TASK GOAL> Your output should be every line below, copied exactly.

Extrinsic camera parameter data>

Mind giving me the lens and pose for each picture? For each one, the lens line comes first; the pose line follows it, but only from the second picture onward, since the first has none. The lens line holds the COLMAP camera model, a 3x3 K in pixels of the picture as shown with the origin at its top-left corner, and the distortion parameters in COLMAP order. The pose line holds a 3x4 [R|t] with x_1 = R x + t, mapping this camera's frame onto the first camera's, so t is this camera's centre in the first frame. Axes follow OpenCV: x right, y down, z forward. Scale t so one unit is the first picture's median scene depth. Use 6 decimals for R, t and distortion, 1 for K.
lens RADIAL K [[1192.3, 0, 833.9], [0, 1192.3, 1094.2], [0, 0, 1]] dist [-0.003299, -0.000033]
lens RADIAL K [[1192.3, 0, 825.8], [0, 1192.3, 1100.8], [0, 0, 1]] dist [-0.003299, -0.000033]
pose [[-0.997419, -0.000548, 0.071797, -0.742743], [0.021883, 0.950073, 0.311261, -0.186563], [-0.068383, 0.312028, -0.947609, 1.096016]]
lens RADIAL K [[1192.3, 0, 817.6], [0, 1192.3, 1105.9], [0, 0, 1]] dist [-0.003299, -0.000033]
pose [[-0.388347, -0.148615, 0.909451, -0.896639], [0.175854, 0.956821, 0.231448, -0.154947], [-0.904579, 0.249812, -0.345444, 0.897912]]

RESPONSE BOX>
Mind giving me the lens and pose for each picture? For each one, the lens line comes first; the pose line follows it, but only from the second picture onward, since the first has none. The lens line holds the COLMAP camera model, a 3x3 K in pixels of the picture as shown with the origin at its top-left corner, and the distortion parameters in COLMAP order. The pose line holds a 3x4 [R|t] with x_1 = R x + t, mapping this camera's frame onto the first camera's, so t is this camera's centre in the first frame. Axes follow OpenCV: x right, y down, z forward. Scale t so one unit is the first picture's median scene depth. Use 6 decimals for R, t and distortion, 1 for K.
lens RADIAL K [[1192.3, 0, 833.9], [0, 1192.3, 1094.2], [0, 0, 1]] dist [-0.003299, -0.000033]
lens RADIAL K [[1192.3, 0, 825.8], [0, 1192.3, 1100.8], [0, 0, 1]] dist [-0.003299, -0.000033]
pose [[-0.997419, -0.000548, 0.071797, -0.742743], [0.021883, 0.950073, 0.311261, -0.186563], [-0.068383, 0.312028, -0.947609, 1.096016]]
lens RADIAL K [[1192.3, 0, 817.6], [0, 1192.3, 1105.9], [0, 0, 1]] dist [-0.003299, -0.000033]
pose [[-0.388347, -0.148615, 0.909451, -0.896639], [0.175854, 0.956821, 0.231448, -0.154947], [-0.904579, 0.249812, -0.345444, 0.897912]]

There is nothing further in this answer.